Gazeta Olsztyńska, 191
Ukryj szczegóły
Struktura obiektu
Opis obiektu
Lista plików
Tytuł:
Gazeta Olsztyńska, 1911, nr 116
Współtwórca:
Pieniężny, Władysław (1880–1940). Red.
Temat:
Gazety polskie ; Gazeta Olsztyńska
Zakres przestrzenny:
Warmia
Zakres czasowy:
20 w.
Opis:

# Task goal
Can you print the text of the entries above again, line for line and word for word, with nothing changed?

# Answer for the task
Gazeta Olsztyńska, 191
Ukryj szczegóły
Struktura obiektu
Opis obiektu
Lista plików
Tytuł:
Gazeta Olsztyńska, 1911, nr 116
Współtwórca:
Pieniężny, Władysław (1880–1940). Red.
Temat:
Gazety polskie ; Gazeta Olsztyńska
Zakres przestrzenny:
Warmia
Zakres czasowy:
20 w.
Opis:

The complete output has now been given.